Exercise instructions → Reproduce the entries exactly. Omit none of them.
·····
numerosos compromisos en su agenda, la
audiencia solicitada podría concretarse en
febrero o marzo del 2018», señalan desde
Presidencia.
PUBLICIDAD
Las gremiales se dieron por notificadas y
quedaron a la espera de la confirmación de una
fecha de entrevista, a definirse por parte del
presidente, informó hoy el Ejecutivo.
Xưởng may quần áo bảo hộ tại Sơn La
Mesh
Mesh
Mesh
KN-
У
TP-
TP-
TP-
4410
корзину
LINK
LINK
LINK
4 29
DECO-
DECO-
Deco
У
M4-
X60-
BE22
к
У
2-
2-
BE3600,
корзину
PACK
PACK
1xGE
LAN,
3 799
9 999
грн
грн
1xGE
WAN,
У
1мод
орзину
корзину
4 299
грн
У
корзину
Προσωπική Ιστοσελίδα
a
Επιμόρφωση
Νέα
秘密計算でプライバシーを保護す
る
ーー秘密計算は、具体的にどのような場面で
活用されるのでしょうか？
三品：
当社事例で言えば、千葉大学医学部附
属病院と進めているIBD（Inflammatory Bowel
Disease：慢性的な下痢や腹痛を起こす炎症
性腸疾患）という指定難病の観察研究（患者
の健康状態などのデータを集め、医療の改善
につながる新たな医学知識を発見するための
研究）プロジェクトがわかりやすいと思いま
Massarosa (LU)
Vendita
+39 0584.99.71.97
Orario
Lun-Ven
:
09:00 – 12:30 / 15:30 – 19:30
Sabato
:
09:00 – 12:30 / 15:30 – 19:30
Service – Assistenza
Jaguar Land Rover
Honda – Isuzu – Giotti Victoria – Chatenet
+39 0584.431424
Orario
·····
Answer section →
numerosos compromisos en su agenda, la
audiencia solicitada podría concretarse en
febrero o marzo del 2018», señalan desde
Presidencia.
PUBLICIDAD
Las gremiales se dieron por notificadas y
quedaron a la espera de la confirmación de una
fecha de entrevista, a definirse por parte del
presidente, informó hoy el Ejecutivo.
Xưởng may quần áo bảo hộ tại Sơn La
Mesh
Mesh
Mesh
KN-
У
TP-
TP-
TP-
4410
корзину
LINK
LINK
LINK
4 29
DECO-
DECO-
Deco
У
M4-
X60-
BE22
к
У
2-
2-
BE3600,
корзину
PACK
PACK
1xGE
LAN,
3 799
9 999
грн
грн
1xGE
WAN,
У
1мод
орзину
корзину
4 299
грн
У
корзину
Προσωπική Ιστοσελίδα
a
Επιμόρφωση
Νέα
秘密計算でプライバシーを保護す
る
ーー秘密計算は、具体的にどのような場面で
活用されるのでしょうか？
三品：
当社事例で言えば、千葉大学医学部附
属病院と進めているIBD（Inflammatory Bowel
Disease：慢性的な下痢や腹痛を起こす炎症
性腸疾患）という指定難病の観察研究（患者
の健康状態などのデータを集め、医療の改善
につながる新たな医学知識を発見するための
研究）プロジェクトがわかりやすいと思いま
Massarosa (LU)
Vendita
+39 0584.99.71.97
Orario
Lun-Ven
:
09:00 – 12:30 / 15:30 – 19:30
Sabato
:
09:00 – 12:30 / 15:30 – 19:30
Service – Assistenza
Jaguar Land Rover
Honda – Isuzu – Giotti Victoria – Chatenet
+39 0584.431424
Orario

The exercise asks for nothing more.